Juste un constat : il y a parfois des résonances troublantes dans la manière dont certains athlètes racontent leur souffrance. Et aujourd’hui, il est difficile de ne pas remarquer l’étrange parallèle entre les mots de Mathieu Blanchard après la Yukon Arctic Ultra… et ceux de l’équipe d’assistance d’Alexandre Boucheix sur cette TDS 2025.
La santé respiratoire, terrain d’expression et de légitimation
Mathieu Blanchard racontait en février dernier au Parisien : « J’ai perdu mes poumons ». L’image est forte. Elle frappe. Elle intrigue. Et elle crédibilise d’autant plus sa victoire. Car si l’on gagne une course aussi extrême avec un seul demi-poumon, c’est que l’on est, de toute évidence, un athlète hors norme.
Sur la TDS, alors qu’il perd du terrain, Casquette Verte s’affiche lui aussi en difficulté, photo à l’appui, avec ce message : « Pas la course du siècle, mais avec un demi-poumon… ». Le ton est plus ironique, plus relâché, mais le message est le même : l’effort a été entravé par un problème physiologique. Cela permet d’expliquer la contre-performance sans la nier. Cela crée aussi de l’empathie.
Asthme, poussière, et performance limitée
Dans les deux cas, les difficultés respiratoires sont présentées comme des faits objectifs, plausibles, et même documentés. Pour Blanchard, c’est le froid extrême à – 50 °C. Pour Boucheix, ce serait la poussière des sentiers de la TDS et une forme d’asthme d’effort déjà connue chez lui. Aucune exagération ici, ni tentative de manipulation. Mais un storytelling bien ficelé, assumé, qui alimente une image publique : celle de l’athlète qui va au bout de lui-même, quitte à perdre l’usage de ses organes. Le corps devient terrain de sacrifice. Et ce sacrifice alimente le récit.
Le corps en scène, l’émotion au cœur
Ce qui frappe dans ces deux prises de parole, c’est la mise en scène du corps. Le corps souffrant. Le corps entravé. Le corps héroïque. Il ne s’agit plus seulement de courir, mais de courir malgré. Et cette forme de récit plaît. Elle touche. Elle inspire. Ce n’est pas nouveau. Mais à l’heure des réseaux sociaux, elle se diffuse plus vite que jamais.
En parlant publiquement de leur fragilité respiratoire, Blanchard et Boucheix construisent une légitimité inversée : ils ne brillent pas parce qu’ils sont invincibles, mais parce qu’ils continuent malgré les obstacles. La performance brute s’efface derrière le courage. Et c’est sans doute ce que cherche le public aujourd’hui : des figures de résilience plus que des machines à gagner.
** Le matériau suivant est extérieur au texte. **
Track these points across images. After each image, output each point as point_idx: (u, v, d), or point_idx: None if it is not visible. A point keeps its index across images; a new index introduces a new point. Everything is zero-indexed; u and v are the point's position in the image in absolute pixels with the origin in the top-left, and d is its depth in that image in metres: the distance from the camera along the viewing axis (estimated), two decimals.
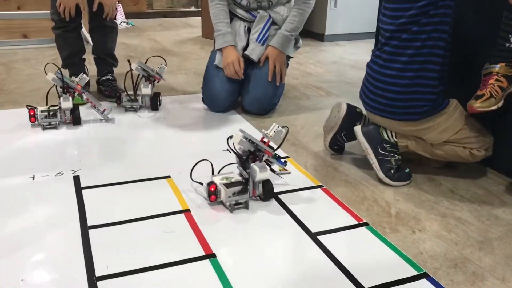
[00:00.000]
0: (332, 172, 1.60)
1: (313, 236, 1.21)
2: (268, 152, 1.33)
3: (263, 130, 1.35)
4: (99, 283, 1.01)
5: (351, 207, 1.37)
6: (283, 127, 1.34)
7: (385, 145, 1.52)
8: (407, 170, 1.53)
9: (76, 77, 1.90)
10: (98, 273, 1.04)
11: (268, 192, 1.35)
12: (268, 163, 1.35)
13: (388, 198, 1.43)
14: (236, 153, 1.35)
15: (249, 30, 2.10)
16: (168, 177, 1.49)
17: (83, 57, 2.24)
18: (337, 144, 1.69)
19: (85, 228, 1.21)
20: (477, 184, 1.53)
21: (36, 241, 1.15)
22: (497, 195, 1.47)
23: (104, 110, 1.93)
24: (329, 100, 2.34)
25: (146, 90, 2.04)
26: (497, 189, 1.51)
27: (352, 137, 1.65)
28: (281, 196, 1.40)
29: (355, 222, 1.29)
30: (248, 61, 2.08)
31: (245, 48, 2.08)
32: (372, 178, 1.55)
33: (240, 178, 1.34)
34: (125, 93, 2.06)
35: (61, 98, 1.83)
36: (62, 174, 1.48)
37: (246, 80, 2.08)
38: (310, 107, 2.25)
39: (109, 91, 2.19)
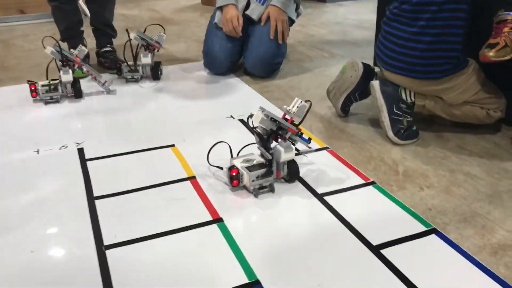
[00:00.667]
0: (337, 133, 1.58)
1: (320, 197, 1.20)
2: (291, 130, 1.22)
3: (284, 106, 1.23)
4: (107, 252, 1.02)
5: (358, 167, 1.36)
6: (306, 101, 1.22)
7: (401, 105, 1.49)
8: (414, 128, 1.50)
9: (74, 50, 1.87)
10: (106, 242, 1.05)
11: (294, 173, 1.26)
12: (292, 141, 1.24)
13: (395, 156, 1.42)
14: (257, 133, 1.22)
15: None
16: (173, 145, 1.48)
17: (82, 29, 2.21)
18: (348, 105, 1.66)
19: (91, 198, 1.21)
20: (485, 138, 1.51)
21: (44, 214, 1.16)
22: (506, 148, 1.45)
23: (105, 82, 1.91)
24: (333, 62, 2.30)
25: (146, 59, 2.01)
26: (506, 142, 1.48)
27: (365, 95, 1.61)
28: None
29: (362, 181, 1.28)
30: (249, 21, 2.06)
31: (245, 10, 2.06)
32: (378, 137, 1.53)
33: (262, 160, 1.24)
34: (125, 63, 2.03)
35: (61, 72, 1.81)
36: (66, 147, 1.48)
37: (247, 41, 2.06)
38: (313, 69, 2.21)
39: (109, 63, 2.16)
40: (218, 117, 1.69)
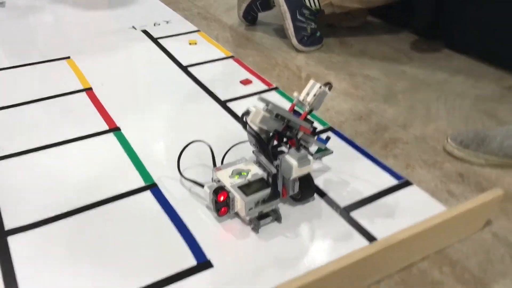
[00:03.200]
0: (244, 42, 1.55)
1: (223, 103, 1.19)
2: (305, 128, 0.84)
3: (295, 94, 0.84)
4: None
5: (263, 74, 1.34)
6: (325, 84, 0.84)
7: (305, 11, 1.47)
8: (318, 34, 1.50)
9: None
10: None
11: (308, 192, 0.88)
12: (304, 143, 0.86)
13: (300, 63, 1.42)
14: (257, 138, 0.81)
15: None
16: (68, 57, 1.39)
17: None
18: (251, 14, 1.63)
19: None
20: (387, 43, 1.54)
21: None
22: (405, 52, 1.50)
23: None
24: None
25: None
26: (405, 47, 1.53)
27: (267, 6, 1.58)
28: (190, 69, 1.35)
29: (265, 87, 1.28)
30: None
31: None
32: (284, 45, 1.52)
33: (259, 172, 0.84)
34: None
35: None
36: None
37: None
38: None
39: None
40: (118, 27, 1.60)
Cet édito n’a pas pour but de nuire ou de remettre en cause la sincérité des athlètes cités. Il s’agit d’une analyse journalistique portant sur la communication sportive et la mise en récit de l’effort, à partir de déclarations publiques et d’images diffusées sur les réseaux sociaux. uTrail rappelle que toute blessure, difficulté physique ou décision de course relève du libre arbitre et de l’intimité des coureurs.